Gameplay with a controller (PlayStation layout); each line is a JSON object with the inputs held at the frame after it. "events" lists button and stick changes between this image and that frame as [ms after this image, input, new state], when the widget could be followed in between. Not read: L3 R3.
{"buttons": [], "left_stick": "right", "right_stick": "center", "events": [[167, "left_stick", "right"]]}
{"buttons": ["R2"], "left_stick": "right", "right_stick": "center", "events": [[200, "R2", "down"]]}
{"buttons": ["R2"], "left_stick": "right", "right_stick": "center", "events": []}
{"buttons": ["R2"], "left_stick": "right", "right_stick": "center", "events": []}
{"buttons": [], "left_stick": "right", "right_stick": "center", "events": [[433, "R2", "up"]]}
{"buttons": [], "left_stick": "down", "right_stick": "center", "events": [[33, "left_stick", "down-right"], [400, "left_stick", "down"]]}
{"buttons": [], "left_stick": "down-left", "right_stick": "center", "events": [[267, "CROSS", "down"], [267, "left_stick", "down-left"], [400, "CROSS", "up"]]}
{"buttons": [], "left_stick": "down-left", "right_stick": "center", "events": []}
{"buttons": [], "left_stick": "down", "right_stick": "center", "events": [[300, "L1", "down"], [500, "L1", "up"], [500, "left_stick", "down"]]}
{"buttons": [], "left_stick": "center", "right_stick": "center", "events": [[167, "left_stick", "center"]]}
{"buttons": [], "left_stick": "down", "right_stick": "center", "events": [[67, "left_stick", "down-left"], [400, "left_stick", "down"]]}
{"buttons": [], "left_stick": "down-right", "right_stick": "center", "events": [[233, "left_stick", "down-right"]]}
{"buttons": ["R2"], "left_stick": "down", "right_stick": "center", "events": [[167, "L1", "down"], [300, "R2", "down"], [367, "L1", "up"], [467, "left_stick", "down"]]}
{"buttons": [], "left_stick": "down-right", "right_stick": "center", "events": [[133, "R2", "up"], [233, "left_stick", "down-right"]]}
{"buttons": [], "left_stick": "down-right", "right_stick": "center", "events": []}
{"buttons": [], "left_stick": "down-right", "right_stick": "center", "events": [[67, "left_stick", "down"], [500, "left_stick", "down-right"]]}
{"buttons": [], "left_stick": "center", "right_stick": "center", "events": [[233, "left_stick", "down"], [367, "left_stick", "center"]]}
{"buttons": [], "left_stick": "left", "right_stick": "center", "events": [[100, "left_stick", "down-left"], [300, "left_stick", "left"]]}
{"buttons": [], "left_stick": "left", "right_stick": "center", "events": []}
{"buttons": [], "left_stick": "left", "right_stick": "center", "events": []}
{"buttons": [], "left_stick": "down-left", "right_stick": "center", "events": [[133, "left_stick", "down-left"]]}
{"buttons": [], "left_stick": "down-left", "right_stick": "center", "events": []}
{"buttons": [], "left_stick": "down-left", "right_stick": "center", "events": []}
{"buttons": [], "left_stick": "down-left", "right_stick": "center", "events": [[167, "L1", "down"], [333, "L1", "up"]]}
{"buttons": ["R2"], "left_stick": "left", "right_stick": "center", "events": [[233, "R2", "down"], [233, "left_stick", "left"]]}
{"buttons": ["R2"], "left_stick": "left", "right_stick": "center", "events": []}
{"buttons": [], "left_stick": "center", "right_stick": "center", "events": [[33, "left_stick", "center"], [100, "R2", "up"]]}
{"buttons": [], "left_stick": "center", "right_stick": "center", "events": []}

- Work item: Please make an exact copy of every record, leaving nothing out.

- Output:
Gameplay with a controller (PlayStation layout); each line is a JSON object with the inputs held at the frame after it. "events" lists button and stick changes between this image and that frame as [ms after this image, input, new state], when the widget could be followed in between. Not read: L3 R3.
{"buttons": [], "left_stick": "right", "right_stick": "center", "events": [[167, "left_stick", "right"]]}
{"buttons": ["R2"], "left_stick": "right", "right_stick": "center", "events": [[200, "R2", "down"]]}
{"buttons": ["R2"], "left_stick": "right", "right_stick": "center", "events": []}
{"buttons": ["R2"], "left_stick": "right", "right_stick": "center", "events": []}
{"buttons": [], "left_stick": "right", "right_stick": "center", "events": [[433, "R2", "up"]]}
{"buttons": [], "left_stick": "down", "right_stick": "center", "events": [[33, "left_stick", "down-right"], [400, "left_stick", "down"]]}
{"buttons": [], "left_stick": "down-left", "right_stick": "center", "events": [[267, "CROSS", "down"], [267, "left_stick", "down-left"], [400, "CROSS", "up"]]}
{"buttons": [], "left_stick": "down-left", "right_stick": "center", "events": []}
{"buttons": [], "left_stick": "down", "right_stick": "center", "events": [[300, "L1", "down"], [500, "L1", "up"], [500, "left_stick", "down"]]}
{"buttons": [], "left_stick": "center", "right_stick": "center", "events": [[167, "left_stick", "center"]]}
{"buttons": [], "left_stick": "down", "right_stick": "center", "events": [[67, "left_stick", "down-left"], [400, "left_stick", "down"]]}
{"buttons": [], "left_stick": "down-right", "right_stick": "center", "events": [[233, "left_stick", "down-right"]]}
{"buttons": ["R2"], "left_stick": "down", "right_stick": "center", "events": [[167, "L1", "down"], [300, "R2", "down"], [367, "L1", "up"], [467, "left_stick", "down"]]}
{"buttons": [], "left_stick": "down-right", "right_stick": "center", "events": [[133, "R2", "up"], [233, "left_stick", "down-right"]]}
{"buttons": [], "left_stick": "down-right", "right_stick": "center", "events": []}
{"buttons": [], "left_stick": "down-right", "right_stick": "center", "events": [[67, "left_stick", "down"], [500, "left_stick", "down-right"]]}
{"buttons": [], "left_stick": "center", "right_stick": "center", "events": [[233, "left_stick", "down"], [367, "left_stick", "center"]]}
{"buttons": [], "left_stick": "left", "right_stick": "center", "events": [[100, "left_stick", "down-left"], [300, "left_stick", "left"]]}
{"buttons": [], "left_stick": "left", "right_stick": "center", "events": []}
{"buttons": [], "left_stick": "left", "right_stick": "center", "events": []}
{"buttons": [], "left_stick": "down-left", "right_stick": "center", "events": [[133, "left_stick", "down-left"]]}
{"buttons": [], "left_stick": "down-left", "right_stick": "center", "events": []}
{"buttons": [], "left_stick": "down-left", "right_stick": "center", "events": []}
{"buttons": [], "left_stick": "down-left", "right_stick": "center", "events": [[167, "L1", "down"], [333, "L1", "up"]]}
{"buttons": ["R2"], "left_stick": "left", "right_stick": "center", "events": [[233, "R2", "down"], [233, "left_stick", "left"]]}
{"buttons": ["R2"], "left_stick": "left", "right_stick": "center", "events": []}
{"buttons": [], "left_stick": "center", "right_stick": "center", "events": [[33, "left_stick", "center"], [100, "R2", "up"]]}
{"buttons": [], "left_stick": "center", "right_stick": "center", "events": []}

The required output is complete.